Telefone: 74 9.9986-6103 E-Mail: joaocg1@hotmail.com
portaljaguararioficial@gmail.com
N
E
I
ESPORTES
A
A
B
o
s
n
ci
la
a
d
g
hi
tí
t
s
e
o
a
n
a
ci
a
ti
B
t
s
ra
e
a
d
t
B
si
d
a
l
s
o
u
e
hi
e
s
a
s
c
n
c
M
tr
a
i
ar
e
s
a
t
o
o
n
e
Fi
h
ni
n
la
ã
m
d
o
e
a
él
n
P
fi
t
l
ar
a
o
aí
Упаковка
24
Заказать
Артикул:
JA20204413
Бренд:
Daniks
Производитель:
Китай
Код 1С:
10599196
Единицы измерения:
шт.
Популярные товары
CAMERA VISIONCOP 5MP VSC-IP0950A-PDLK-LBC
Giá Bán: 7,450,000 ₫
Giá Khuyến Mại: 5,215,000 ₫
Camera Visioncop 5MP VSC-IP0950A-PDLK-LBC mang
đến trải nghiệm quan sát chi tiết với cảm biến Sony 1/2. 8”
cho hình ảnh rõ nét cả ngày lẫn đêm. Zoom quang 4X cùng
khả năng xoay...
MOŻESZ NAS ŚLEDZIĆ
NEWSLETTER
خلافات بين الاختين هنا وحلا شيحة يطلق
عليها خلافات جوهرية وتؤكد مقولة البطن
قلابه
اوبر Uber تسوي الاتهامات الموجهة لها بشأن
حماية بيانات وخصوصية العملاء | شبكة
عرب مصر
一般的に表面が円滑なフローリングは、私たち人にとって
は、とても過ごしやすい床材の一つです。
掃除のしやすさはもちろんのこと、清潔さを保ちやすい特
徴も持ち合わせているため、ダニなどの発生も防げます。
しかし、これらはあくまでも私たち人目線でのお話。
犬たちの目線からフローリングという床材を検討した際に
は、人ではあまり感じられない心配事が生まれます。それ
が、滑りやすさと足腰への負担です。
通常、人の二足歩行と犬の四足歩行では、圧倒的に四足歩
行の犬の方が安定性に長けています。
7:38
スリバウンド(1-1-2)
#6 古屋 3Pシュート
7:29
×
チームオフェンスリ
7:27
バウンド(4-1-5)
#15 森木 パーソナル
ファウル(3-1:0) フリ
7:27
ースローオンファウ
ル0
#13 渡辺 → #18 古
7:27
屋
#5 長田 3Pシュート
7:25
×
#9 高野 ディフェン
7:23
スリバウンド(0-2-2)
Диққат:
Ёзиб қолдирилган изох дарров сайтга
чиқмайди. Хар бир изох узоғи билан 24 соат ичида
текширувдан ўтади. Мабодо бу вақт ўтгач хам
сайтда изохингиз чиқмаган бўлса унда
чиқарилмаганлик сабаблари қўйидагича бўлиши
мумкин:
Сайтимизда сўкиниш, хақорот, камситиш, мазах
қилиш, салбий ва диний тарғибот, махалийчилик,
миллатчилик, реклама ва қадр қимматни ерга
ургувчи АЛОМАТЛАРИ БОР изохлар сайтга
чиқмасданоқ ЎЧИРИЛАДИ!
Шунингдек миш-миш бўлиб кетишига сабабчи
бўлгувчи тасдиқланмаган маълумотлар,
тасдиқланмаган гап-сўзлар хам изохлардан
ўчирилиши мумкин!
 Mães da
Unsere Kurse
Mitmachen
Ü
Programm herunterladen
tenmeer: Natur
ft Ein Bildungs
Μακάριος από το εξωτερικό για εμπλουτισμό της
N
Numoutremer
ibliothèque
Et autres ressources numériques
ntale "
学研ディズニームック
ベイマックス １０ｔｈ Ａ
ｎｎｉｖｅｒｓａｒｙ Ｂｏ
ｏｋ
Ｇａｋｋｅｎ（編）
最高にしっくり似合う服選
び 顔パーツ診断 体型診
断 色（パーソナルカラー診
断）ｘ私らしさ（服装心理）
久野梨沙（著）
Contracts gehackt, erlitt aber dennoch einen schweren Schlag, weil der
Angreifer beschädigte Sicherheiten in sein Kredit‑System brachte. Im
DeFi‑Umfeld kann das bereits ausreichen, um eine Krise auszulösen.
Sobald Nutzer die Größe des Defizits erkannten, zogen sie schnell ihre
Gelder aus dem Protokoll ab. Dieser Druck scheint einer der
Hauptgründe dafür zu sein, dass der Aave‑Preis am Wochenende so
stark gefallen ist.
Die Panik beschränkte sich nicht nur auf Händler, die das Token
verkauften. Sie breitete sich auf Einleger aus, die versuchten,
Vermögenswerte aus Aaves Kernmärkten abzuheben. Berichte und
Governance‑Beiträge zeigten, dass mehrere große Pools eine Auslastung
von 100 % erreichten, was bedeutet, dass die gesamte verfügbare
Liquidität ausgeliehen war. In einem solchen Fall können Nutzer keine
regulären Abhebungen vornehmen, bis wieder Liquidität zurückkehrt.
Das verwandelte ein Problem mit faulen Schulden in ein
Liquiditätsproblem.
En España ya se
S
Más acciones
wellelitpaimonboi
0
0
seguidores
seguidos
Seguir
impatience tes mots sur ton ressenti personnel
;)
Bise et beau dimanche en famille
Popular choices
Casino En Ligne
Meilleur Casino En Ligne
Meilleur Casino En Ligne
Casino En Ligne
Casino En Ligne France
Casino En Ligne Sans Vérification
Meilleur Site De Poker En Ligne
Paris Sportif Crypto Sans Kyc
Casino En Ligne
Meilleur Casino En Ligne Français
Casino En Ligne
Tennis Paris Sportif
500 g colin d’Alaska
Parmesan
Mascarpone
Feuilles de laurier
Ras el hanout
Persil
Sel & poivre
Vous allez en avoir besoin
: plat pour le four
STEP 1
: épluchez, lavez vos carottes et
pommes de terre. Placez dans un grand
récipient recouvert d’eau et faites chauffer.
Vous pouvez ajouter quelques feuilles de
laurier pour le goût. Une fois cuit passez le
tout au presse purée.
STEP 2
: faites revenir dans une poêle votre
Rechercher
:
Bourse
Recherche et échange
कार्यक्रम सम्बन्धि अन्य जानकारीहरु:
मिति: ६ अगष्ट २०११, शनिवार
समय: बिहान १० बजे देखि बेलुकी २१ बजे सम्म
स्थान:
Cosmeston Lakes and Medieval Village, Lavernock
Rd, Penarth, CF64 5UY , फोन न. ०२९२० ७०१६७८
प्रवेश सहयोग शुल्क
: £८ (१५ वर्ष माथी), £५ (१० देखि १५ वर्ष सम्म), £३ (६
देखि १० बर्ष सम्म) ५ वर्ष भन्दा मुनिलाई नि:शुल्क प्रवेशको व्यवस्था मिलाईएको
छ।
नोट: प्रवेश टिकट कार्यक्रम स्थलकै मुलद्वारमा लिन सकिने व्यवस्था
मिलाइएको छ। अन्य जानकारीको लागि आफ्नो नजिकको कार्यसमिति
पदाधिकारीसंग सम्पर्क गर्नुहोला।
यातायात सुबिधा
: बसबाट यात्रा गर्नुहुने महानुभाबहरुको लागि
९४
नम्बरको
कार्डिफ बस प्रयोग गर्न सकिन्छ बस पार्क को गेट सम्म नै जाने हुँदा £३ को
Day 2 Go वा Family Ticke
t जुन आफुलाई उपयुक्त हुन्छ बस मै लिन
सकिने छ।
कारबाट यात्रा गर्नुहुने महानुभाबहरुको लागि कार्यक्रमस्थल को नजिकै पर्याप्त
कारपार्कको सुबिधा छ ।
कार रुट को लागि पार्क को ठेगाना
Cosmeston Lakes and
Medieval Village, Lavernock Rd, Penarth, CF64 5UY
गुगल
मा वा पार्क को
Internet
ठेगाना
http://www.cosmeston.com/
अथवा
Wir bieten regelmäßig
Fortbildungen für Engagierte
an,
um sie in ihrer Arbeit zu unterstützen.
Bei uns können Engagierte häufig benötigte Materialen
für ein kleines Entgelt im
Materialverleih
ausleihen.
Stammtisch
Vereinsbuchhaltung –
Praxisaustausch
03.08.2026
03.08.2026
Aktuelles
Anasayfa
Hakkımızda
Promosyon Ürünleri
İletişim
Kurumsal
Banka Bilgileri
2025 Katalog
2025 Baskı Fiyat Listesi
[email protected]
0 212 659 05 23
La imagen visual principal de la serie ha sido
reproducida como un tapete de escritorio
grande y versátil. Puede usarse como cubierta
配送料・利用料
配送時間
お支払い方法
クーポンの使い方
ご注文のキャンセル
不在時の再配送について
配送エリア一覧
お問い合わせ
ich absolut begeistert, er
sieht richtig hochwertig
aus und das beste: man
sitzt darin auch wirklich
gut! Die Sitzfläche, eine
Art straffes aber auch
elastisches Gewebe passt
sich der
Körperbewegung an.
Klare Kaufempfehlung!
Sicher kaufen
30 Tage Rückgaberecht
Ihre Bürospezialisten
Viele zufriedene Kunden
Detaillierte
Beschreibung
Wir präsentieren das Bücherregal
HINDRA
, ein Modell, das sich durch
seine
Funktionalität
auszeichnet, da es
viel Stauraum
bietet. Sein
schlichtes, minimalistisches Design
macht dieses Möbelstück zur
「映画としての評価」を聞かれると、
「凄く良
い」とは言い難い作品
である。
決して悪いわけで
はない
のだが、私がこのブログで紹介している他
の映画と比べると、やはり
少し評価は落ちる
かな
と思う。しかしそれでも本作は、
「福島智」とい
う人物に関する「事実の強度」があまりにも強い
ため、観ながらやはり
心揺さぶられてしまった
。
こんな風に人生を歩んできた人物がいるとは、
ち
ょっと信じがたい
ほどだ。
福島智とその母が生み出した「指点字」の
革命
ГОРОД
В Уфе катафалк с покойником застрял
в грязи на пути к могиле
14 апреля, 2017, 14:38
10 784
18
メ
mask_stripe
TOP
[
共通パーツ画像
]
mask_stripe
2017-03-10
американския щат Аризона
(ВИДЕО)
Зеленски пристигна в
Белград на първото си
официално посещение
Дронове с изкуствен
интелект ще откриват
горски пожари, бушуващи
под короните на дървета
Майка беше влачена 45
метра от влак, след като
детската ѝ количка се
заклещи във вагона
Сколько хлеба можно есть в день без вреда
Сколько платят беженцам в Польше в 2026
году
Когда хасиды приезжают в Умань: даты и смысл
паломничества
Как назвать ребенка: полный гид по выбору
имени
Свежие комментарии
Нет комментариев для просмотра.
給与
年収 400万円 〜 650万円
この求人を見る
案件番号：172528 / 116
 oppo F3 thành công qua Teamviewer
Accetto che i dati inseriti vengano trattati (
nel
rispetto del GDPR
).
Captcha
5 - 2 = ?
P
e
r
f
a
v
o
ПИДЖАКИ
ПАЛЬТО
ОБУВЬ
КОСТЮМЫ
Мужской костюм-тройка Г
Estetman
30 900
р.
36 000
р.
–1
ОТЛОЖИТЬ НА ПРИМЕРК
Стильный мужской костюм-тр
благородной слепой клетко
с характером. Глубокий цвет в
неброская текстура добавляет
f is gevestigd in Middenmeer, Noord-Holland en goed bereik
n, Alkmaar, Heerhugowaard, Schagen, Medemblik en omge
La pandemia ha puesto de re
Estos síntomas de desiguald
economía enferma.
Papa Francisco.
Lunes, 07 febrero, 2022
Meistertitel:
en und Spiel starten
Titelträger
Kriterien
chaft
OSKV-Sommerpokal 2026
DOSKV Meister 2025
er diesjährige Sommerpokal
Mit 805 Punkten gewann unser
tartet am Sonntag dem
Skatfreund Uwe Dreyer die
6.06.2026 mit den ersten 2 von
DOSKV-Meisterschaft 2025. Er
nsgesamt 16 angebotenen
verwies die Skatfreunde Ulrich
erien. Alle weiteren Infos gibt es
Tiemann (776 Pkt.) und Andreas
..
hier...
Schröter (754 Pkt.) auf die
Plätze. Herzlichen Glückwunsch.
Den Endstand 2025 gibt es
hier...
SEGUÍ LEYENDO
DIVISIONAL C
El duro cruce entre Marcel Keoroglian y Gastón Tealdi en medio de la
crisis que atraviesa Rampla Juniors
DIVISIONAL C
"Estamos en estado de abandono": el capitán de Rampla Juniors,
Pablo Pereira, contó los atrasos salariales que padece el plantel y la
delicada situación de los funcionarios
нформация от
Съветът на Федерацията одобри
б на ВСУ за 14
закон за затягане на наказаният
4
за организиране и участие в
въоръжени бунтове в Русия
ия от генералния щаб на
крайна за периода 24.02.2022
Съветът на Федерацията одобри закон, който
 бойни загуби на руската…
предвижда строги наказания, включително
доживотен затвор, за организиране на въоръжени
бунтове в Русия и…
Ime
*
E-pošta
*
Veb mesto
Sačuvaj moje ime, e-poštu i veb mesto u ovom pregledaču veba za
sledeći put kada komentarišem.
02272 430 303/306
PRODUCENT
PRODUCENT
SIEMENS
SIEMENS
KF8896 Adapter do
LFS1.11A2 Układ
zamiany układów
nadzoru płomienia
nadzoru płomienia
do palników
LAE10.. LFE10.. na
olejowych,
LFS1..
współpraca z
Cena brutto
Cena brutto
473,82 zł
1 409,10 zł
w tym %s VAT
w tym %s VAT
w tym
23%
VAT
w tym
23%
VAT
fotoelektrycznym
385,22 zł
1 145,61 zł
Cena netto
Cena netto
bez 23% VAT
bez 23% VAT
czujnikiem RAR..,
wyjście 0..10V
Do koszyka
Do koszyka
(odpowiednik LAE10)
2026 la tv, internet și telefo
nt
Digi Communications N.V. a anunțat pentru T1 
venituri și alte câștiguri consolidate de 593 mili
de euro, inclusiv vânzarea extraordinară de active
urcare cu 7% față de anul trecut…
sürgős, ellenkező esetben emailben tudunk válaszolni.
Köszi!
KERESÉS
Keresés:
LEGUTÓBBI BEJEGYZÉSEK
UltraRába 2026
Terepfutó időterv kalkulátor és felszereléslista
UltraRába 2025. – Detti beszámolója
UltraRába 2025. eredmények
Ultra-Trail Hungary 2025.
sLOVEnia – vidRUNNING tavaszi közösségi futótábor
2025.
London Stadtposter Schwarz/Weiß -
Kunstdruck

════════════════

Restate, please, word for word the span of records running from the first line to the line bearing "Camera Visioncop 5MP VSC-IP0950A-PDLK-LBC mang", both included, and nothing outside it.

Telefone: 74 9.9986-6103 E-Mail: joaocg1@hotmail.com
portaljaguararioficial@gmail.com
N
E
I
ESPORTES
A
A
B
o
s
n
ci
la
a
d
g
hi
tí
t
s
e
o
a
n
a
ci
a
ti
B
t
s
ra
e
a
d
t
B
si
d
a
l
s
o
u
e
hi
e
s
a
s
c
n
c
M
tr
a
i
ar
e
s
a
t
o
o
n
e
Fi
h
ni
n
la
ã
m
d
o
e
a
él
n
P
fi
t
l
ar
a
o
aí
Упаковка
24
Заказать
Артикул:
JA20204413
Бренд:
Daniks
Производитель:
Китай
Код 1С:
10599196
Единицы измерения:
шт.
Популярные товары
CAMERA VISIONCOP 5MP VSC-IP0950A-PDLK-LBC
Giá Bán: 7,450,000 ₫
Giá Khuyến Mại: 5,215,000 ₫
Camera Visioncop 5MP VSC-IP0950A-PDLK-LBC mang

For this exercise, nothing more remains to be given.